Source material section start

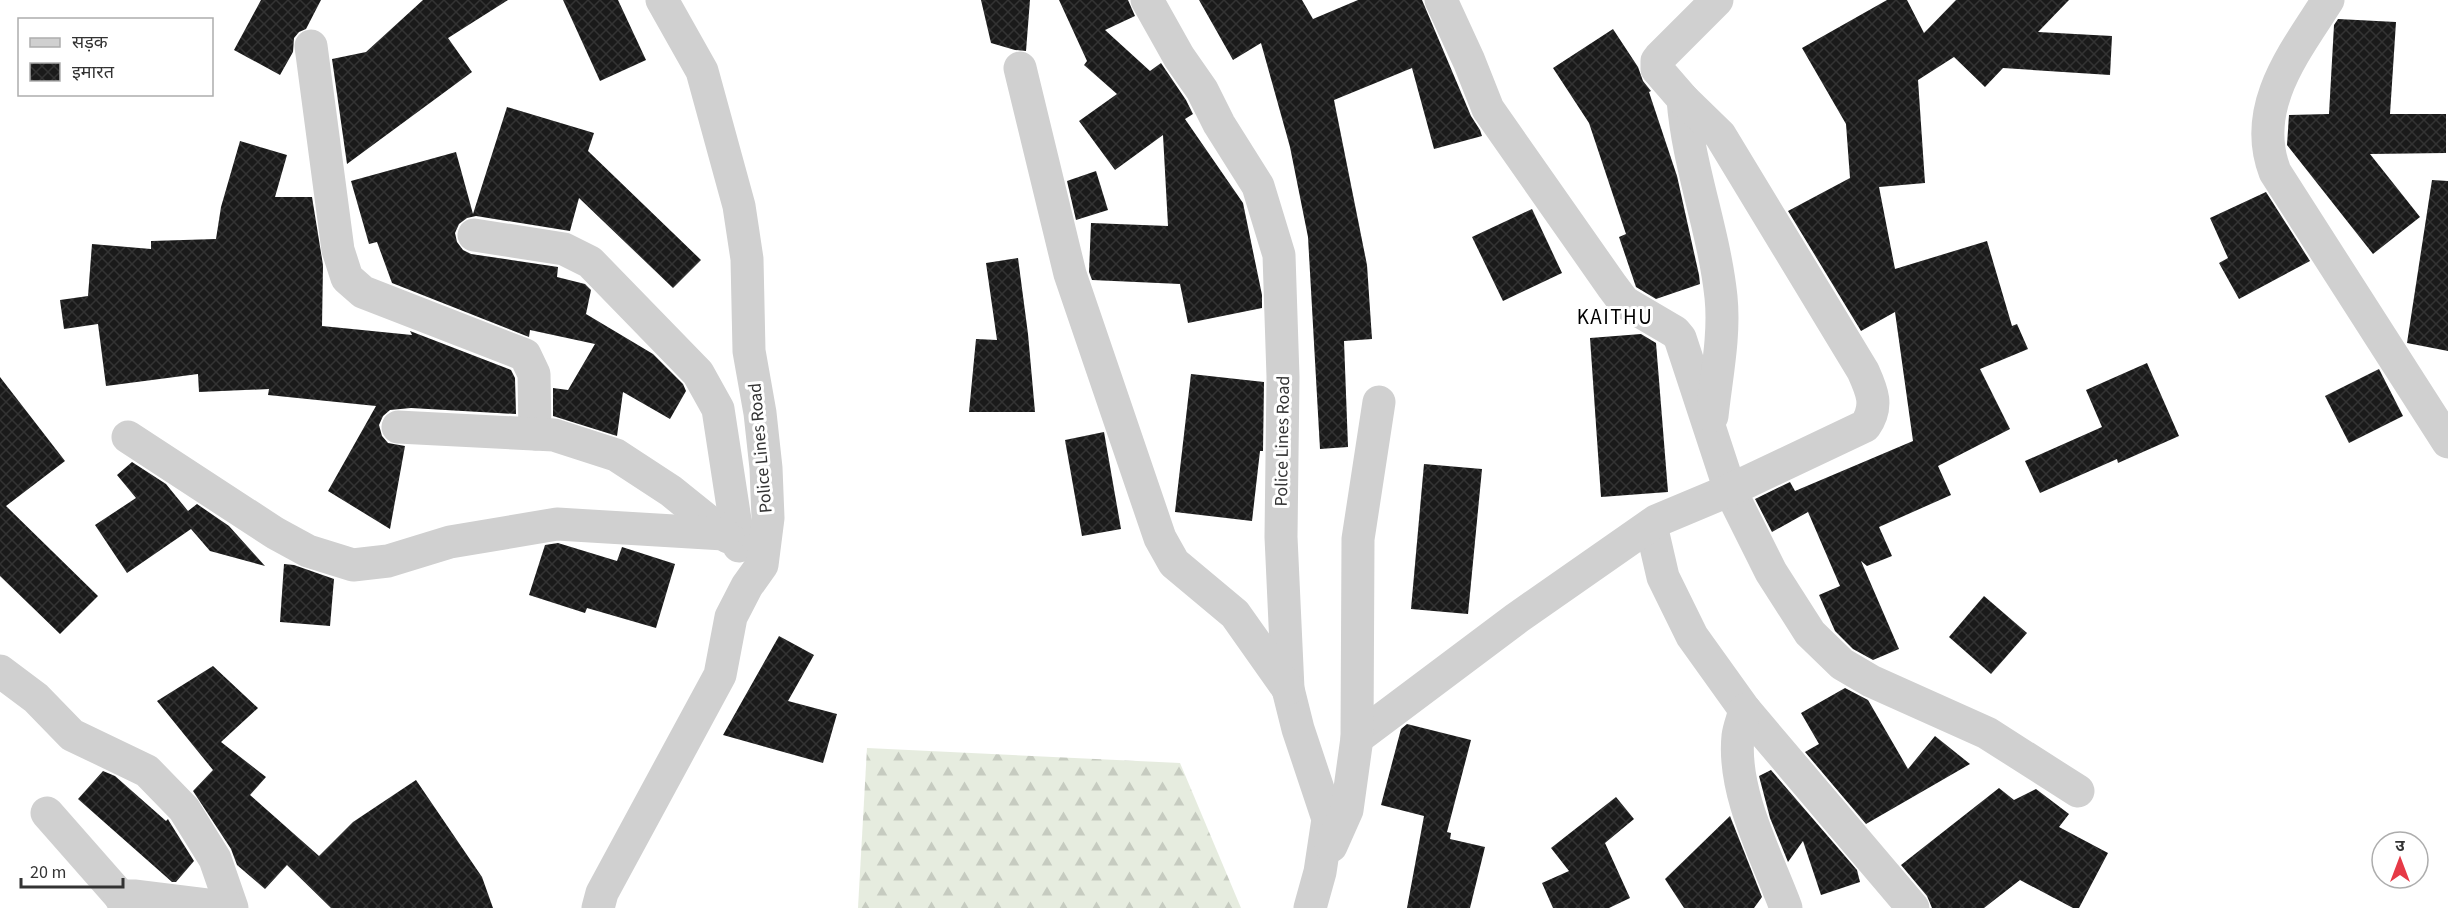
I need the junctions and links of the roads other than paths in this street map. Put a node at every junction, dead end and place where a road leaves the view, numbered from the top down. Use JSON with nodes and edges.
{"nodes":[{"id":1,"x":662,"y":0,"type":"edge"},
{"id":2,"x":1147,"y":0,"type":"edge"},
{"id":3,"x":1441,"y":0,"type":"edge"},
{"id":4,"x":1717,"y":0,"type":"edge"},
{"id":5,"x":2328,"y":0,"type":"edge"},
{"id":6,"x":311,"y":46,"type":"dead end"},
{"id":7,"x":1020,"y":68,"type":"dead end"},
{"id":8,"x":1683,"y":99,"type":"junction"},
{"id":9,"x":474,"y":235,"type":"dead end"},
{"id":10,"x":1379,"y":402,"type":"dead end"},
{"id":11,"x":398,"y":427,"type":"dead end"},
{"id":12,"x":1711,"y":430,"type":"junction"},
{"id":13,"x":535,"y":434,"type":"junction"},
{"id":14,"x":128,"y":437,"type":"dead end"},
{"id":15,"x":2448,"y":442,"type":"edge"},
{"id":16,"x":1730,"y":490,"type":"junction"},
{"id":17,"x":1651,"y":525,"type":"junction"},
{"id":18,"x":742,"y":548,"type":"junction"},
{"id":19,"x":0,"y":671,"type":"edge"},
{"id":20,"x":1288,"y":689,"type":"junction"},
{"id":21,"x":1745,"y":710,"type":"junction"},
{"id":22,"x":1358,"y":738,"type":"junction"},
{"id":23,"x":2078,"y":790,"type":"dead end"},
{"id":24,"x":47,"y":813,"type":"dead end"},
{"id":25,"x":1320,"y":872,"type":"junction"},
{"id":26,"x":123,"y":902,"type":"edge"},
{"id":27,"x":231,"y":908,"type":"edge"},
{"id":28,"x":598,"y":908,"type":"edge"},
{"id":29,"x":1310,"y":908,"type":"edge"},
{"id":30,"x":1786,"y":908,"type":"edge"},
{"id":31,"x":1913,"y":908,"type":"edge"}],
"edges":[{"from":1,"to":18,"type":"street","name":"Police Lines Road"},
{"from":2,"to":20,"type":"street","name":"Police Lines Road"},
{"from":3,"to":12,"type":"street"},
{"from":4,"to":8,"type":"street"},
{"from":5,"to":15,"type":"street"},
{"from":6,"to":13,"type":"street"},
{"from":7,"to":20,"type":"street"},
{"from":8,"to":12,"type":"street"},
{"from":8,"to":16,"type":"street"},
{"from":9,"to":18,"type":"street"},
{"from":10,"to":22,"type":"street"},
{"from":11,"to":13,"type":"street"},
{"from":12,"to":16,"type":"street"},
{"from":13,"to":18,"type":"street"},
{"from":14,"to":18,"type":"street"},
{"from":16,"to":17,"type":"street"},
{"from":16,"to":23,"type":"street"},
{"from":17,"to":21,"type":"street"},
{"from":17,"to":22,"type":"street"},
{"from":18,"to":28,"type":"street","name":"Police Lines Road"},
{"from":19,"to":27,"type":"street"},
{"from":20,"to":25,"type":"street","name":"Police Lines Road"},
{"from":21,"to":30,"type":"street"},
{"from":21,"to":31,"type":"street"},
{"from":22,"to":25,"type":"street"},
{"from":24,"to":26,"type":"street"},
{"from":25,"to":29,"type":"street","name":"Police Lines Road"},
{"from":26,"to":27,"type":"street"}]}
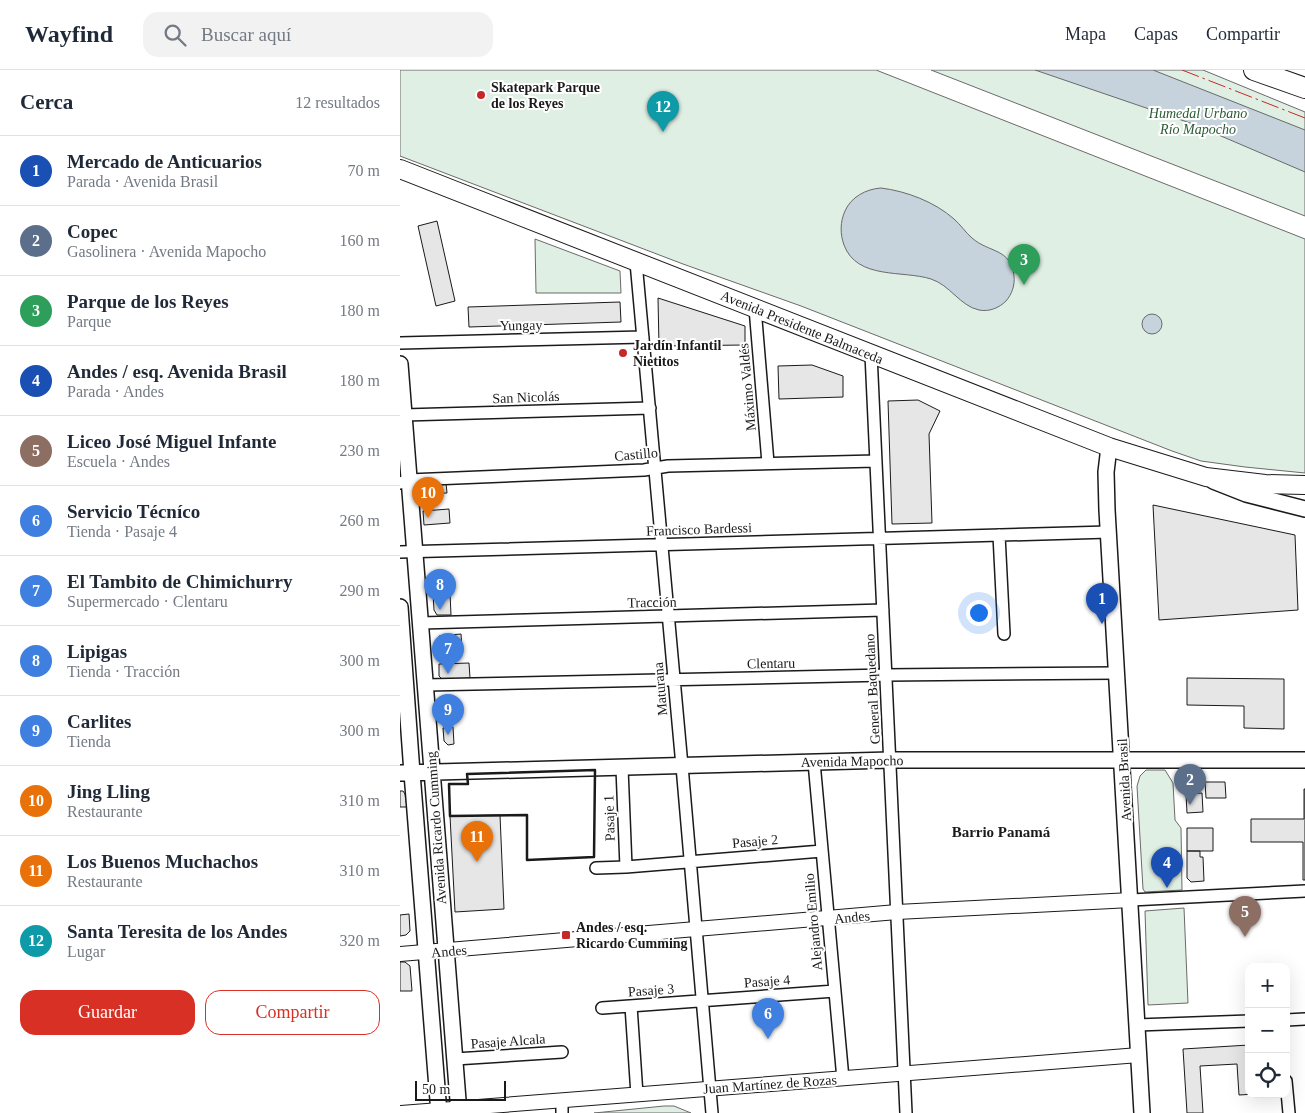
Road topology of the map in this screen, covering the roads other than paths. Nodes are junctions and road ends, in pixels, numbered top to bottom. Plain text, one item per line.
1 (1254, 70) edge
2 (1305, 88) edge
3 (400, 169) edge
4 (636, 262) junction
5 (755, 308) junction
6 (643, 337) junction
7 (400, 343) edge
8 (871, 354) junction
9 (400, 364) edge
10 (650, 408) junction
11 (404, 415) junction
12 (1109, 447) junction
13 (876, 461) junction
14 (768, 464) junction
15 (655, 468) junction
16 (1206, 477) junction
17 (404, 481) edge
18 (1305, 484) edge
19 (1305, 509) edge
20 (1109, 532) junction
21 (999, 535) junction
22 (880, 538) junction
23 (662, 545) junction
24 (416, 551) junction
25 (400, 552) edge
26 (400, 607) edge
27 (883, 610) junction
28 (669, 617) junction
29 (421, 623) junction
30 (1004, 634) dead end
31 (1117, 673) junction
32 (886, 675) junction
33 (675, 680) junction
34 (426, 685) junction
35 (1122, 759) junction
36 (890, 760) junction
37 (1305, 760) edge
38 (814, 762) junction
39 (682, 766) junction
40 (622, 768) junction
41 (432, 772) junction
42 (406, 773) edge
43 (822, 851) junction
44 (690, 862) junction
45 (626, 867) junction
46 (596, 868) dead end
47 (1305, 891) edge
48 (1131, 900) junction
49 (897, 912) junction
50 (828, 919) junction
51 (696, 930) junction
52 (446, 951) junction
53 (427, 952) junction
54 (400, 954) edge
55 (834, 990) junction
56 (702, 1001) junction
57 (631, 1006) junction
58 (602, 1008) dead end
59 (1305, 1019) edge
60 (1290, 1020) edge
61 (1245, 1021) edge
62 (1137, 1026) junction
63 (562, 1052) dead end
64 (1139, 1055) junction
65 (455, 1059) junction
66 (905, 1074) junction
67 (843, 1078) junction
68 (710, 1089) junction
69 (637, 1095) junction
70 (1287, 1098) edge
71 (562, 1107) edge
72 (439, 1111) edge
73 (459, 1111) edge
74 (401, 1113) edge
75 (712, 1113) edge
76 (906, 1113) edge
77 (1142, 1113) edge
78 (1288, 1113) edge

1 - 2 highway
3 - 4 main road, Avenida Presidente Balmaceda
4 - 5 main road, Avenida Presidente Balmaceda
4 - 6 street, Maturana
5 - 8 main road, Avenida Presidente Balmaceda
5 - 14 street, Máximo Valdés
6 - 7 street, Yungay
6 - 10 street, Maturana
8 - 12 main road, Avenida Presidente Balmaceda
8 - 13 street, General Baquedano
9 - 11 main road, Avenida Ricardo Cumming
10 - 11 street, San Nicolás
10 - 15 street, Maturana
11 - 17 main road, Avenida Ricardo Cumming
12 - 16 main road, Avenida Presidente Balmaceda
12 - 20 main road, Avenida Brasil
13 - 14 street, Castillo
13 - 22 street, General Baquedano
14 - 15 street, Castillo
15 - 17 street, Castillo
15 - 23 street, Maturana
16 - 18 main road, Avenida Presidente Balmaceda
16 - 19 main road, Avenida Presidente Balmaceda
17 - 24 main road, Avenida Ricardo Cumming
20 - 21 street, Francisco Bardessi
20 - 31 main road, Avenida Brasil
21 - 22 street, Francisco Bardessi
21 - 30 street
22 - 23 street, Francisco Bardessi
22 - 27 street, General Baquedano
23 - 24 street, Francisco Bardessi
23 - 28 street, Maturana
24 - 25 street, Francisco Bardessi
24 - 29 main road, Avenida Ricardo Cumming
26 - 42 main road, Avenida Ricardo Cumming
27 - 28 street, Tracción
27 - 32 street, General Baquedano
28 - 29 street, Tracción
28 - 33 street, Maturana
29 - 34 main road, Avenida Ricardo Cumming
31 - 32 street, Clentaru
31 - 35 main road, Avenida Brasil
32 - 33 street, Clentaru
32 - 36 street, General Baquedano
33 - 34 street, Clentaru
33 - 39 street, Maturana
34 - 41 main road, Avenida Ricardo Cumming
35 - 36 main road, Avenida Mapocho
35 - 37 main road, Avenida Mapocho
35 - 48 main road, Avenida Brasil
36 - 38 main road, Avenida Mapocho
36 - 49 street, General Baquedano
38 - 39 main road, Avenida Mapocho
38 - 43 street, Alejandro Emilio
39 - 40 main road, Avenida Mapocho
39 - 44 street, Maturana
40 - 41 main road, Avenida Mapocho
40 - 45 street, Pasaje 1
41 - 42 main road, Avenida Mapocho
41 - 52 main road, Avenida Ricardo Cumming
42 - 53 main road, Avenida Ricardo Cumming
43 - 44 street, Pasaje 2
43 - 50 street, Alejandro Emilio
44 - 45 street
44 - 51 street, Maturana
45 - 46 street
47 - 48 street, Andes
48 - 49 street, Andes
48 - 62 main road, Avenida Brasil
49 - 50 street, Andes
49 - 66 street, General Baquedano
50 - 51 street, Andes
50 - 55 street, Alejandro Emilio
51 - 52 street, Andes
51 - 56 street, Maturana
52 - 53 street, Andes
52 - 65 main road, Avenida Ricardo Cumming
53 - 54 street, Andes
53 - 72 main road, Avenida Ricardo Cumming
55 - 56 street, Pasaje 4
55 - 67 street, Alejandro Emilio
56 - 57 street, Pasaje 3
56 - 68 street, Maturana
57 - 58 street, Pasaje 3
57 - 69 street
59 - 60 street
61 - 62 street
62 - 64 main road, Avenida Brasil
63 - 65 street, Pasaje Alcala
64 - 66 street, Juan Martínez de Rozas
64 - 77 main road, Avenida Brasil
65 - 73 main road, Avenida Ricardo Cumming
66 - 67 street, Juan Martínez de Rozas
66 - 76 street, General Baquedano
67 - 68 street, Juan Martínez de Rozas
68 - 69 street, Juan Martínez de Rozas
68 - 75 street, Maturana
69 - 71 street, Juan Martínez de Rozas
70 - 78 street
71 - 73 street, Juan Martínez de Rozas
72 - 73 street, Juan Martínez de Rozas
72 - 74 street, Juan Martínez de Rozas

Source material section end

Directions
Gather up the lines containing the word "edges" from these records and copy them.

Worked solution
I need the junctions and links of the roads other than paths in this street map. Put a node at every junction, dead end and place where a road leaves the view, numbered from the top down. Use JSON with nodes and edges.
"edges":[{"from":1,"to":18,"type":"street","name":"Police Lines Road"},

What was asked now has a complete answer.